ACTIVITY: Give again, word for word, only the lines of the material below from its first line through the one that holds "X292100Y635000D03*"; pictures stay out.

BEGIN DATASET

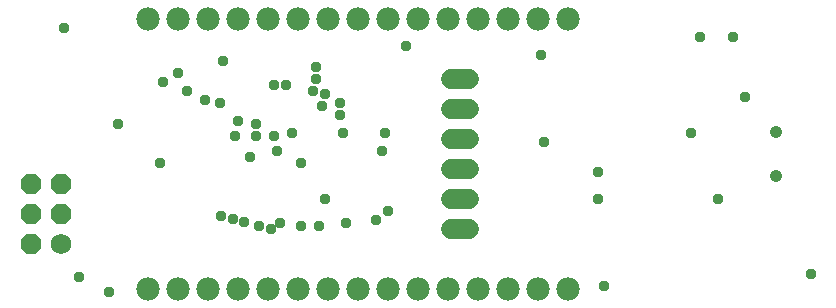
<source format=gbr>
G04 EAGLE Gerber RS-274X export*
G75*
%MOMM*%
%FSLAX34Y34*%
%LPD*%
%INSoldermask Bottom*%
%IPPOS*%
%AMOC8*
5,1,8,0,0,1.08239X$1,22.5*%
G01*
%ADD10C,1.981200*%
%ADD11C,1.727200*%
%ADD12P,1.869504X8X112.500000*%
%ADD13C,1.053200*%
%ADD14C,1.727200*%
%ADD15C,0.959600*%


D10*
X241300Y406400D03*
X266700Y406400D03*
X292100Y406400D03*
X317500Y406400D03*
X342900Y406400D03*
X368300Y406400D03*
X393700Y406400D03*
X419100Y406400D03*
X444500Y406400D03*
X469900Y406400D03*
X495300Y406400D03*
X520700Y406400D03*
X546100Y406400D03*
X571500Y406400D03*
X596900Y406400D03*
X241300Y635000D03*
X266700Y635000D03*
X292100Y635000D03*
X317500Y635000D03*
X342900Y635000D03*
X368300Y635000D03*
X393700Y635000D03*
X419100Y635000D03*
X444500Y635000D03*
X469900Y635000D03*
X495300Y635000D03*
X520700Y635000D03*
X546100Y635000D03*
X571500Y635000D03*
X596900Y635000D03*
D11*
X167640Y444500D03*
D12*
X167640Y469900D03*
X167640Y495300D03*
X142240Y444500D03*
X142240Y469900D03*
X142240Y495300D03*
D13*
X773020Y501700D03*
X773020Y539700D03*
D14*
X513080Y457200D02*
X497840Y457200D01*
X497840Y482600D02*
X513080Y482600D01*
X513080Y508000D02*
X497840Y508000D01*
X497840Y533400D02*
X513080Y533400D01*
X513080Y558800D02*
X497840Y558800D01*
X497840Y584200D02*
X513080Y584200D01*
D15*
X215900Y546100D03*
X403860Y563880D03*
X363220Y538480D03*
X304800Y599440D03*
X251460Y513080D03*
X314960Y535940D03*
X408940Y462280D03*
X406400Y538480D03*
X459740Y612140D03*
X327660Y518160D03*
X576580Y530860D03*
X622300Y482600D03*
X388620Y561340D03*
X802640Y419100D03*
X746760Y568960D03*
X701040Y538480D03*
X622300Y505460D03*
X574040Y604520D03*
X627380Y408940D03*
X170180Y627380D03*
X208280Y403860D03*
X182880Y416560D03*
X441960Y538480D03*
X403860Y553720D03*
X347980Y535940D03*
X332740Y535940D03*
X317500Y548640D03*
X254000Y581660D03*
X391160Y571500D03*
X381000Y574040D03*
X383540Y584200D03*
X347980Y579120D03*
X370840Y513080D03*
X332740Y546100D03*
X358140Y579120D03*
X383464Y594436D03*
X274320Y574040D03*
X289560Y566420D03*
X302260Y563880D03*
X303100Y468200D03*
X322990Y462690D03*
X335280Y459740D03*
X345440Y457200D03*
X353136Y462356D03*
X386080Y459740D03*
X370840Y459740D03*
X391160Y482600D03*
X439420Y523240D03*
X350520Y523240D03*
X266700Y589280D03*
X313260Y465660D03*
X434340Y464820D03*
X723900Y482600D03*
X444500Y472440D03*
X708660Y619760D03*
X736600Y619760D03*
M02*

</source>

END DATASET

RESULT FOR THIS TASK:
<source format=gbr>
G04 EAGLE Gerber RS-274X export*
G75*
%MOMM*%
%FSLAX34Y34*%
%LPD*%
%INSoldermask Bottom*%
%IPPOS*%
%AMOC8*
5,1,8,0,0,1.08239X$1,22.5*%
G01*
%ADD10C,1.981200*%
%ADD11C,1.727200*%
%ADD12P,1.869504X8X112.500000*%
%ADD13C,1.053200*%
%ADD14C,1.727200*%
%ADD15C,0.959600*%


D10*
X241300Y406400D03*
X266700Y406400D03*
X292100Y406400D03*
X317500Y406400D03*
X342900Y406400D03*
X368300Y406400D03*
X393700Y406400D03*
X419100Y406400D03*
X444500Y406400D03*
X469900Y406400D03*
X495300Y406400D03*
X520700Y406400D03*
X546100Y406400D03*
X571500Y406400D03*
X596900Y406400D03*
X241300Y635000D03*
X266700Y635000D03*
X292100Y635000D03*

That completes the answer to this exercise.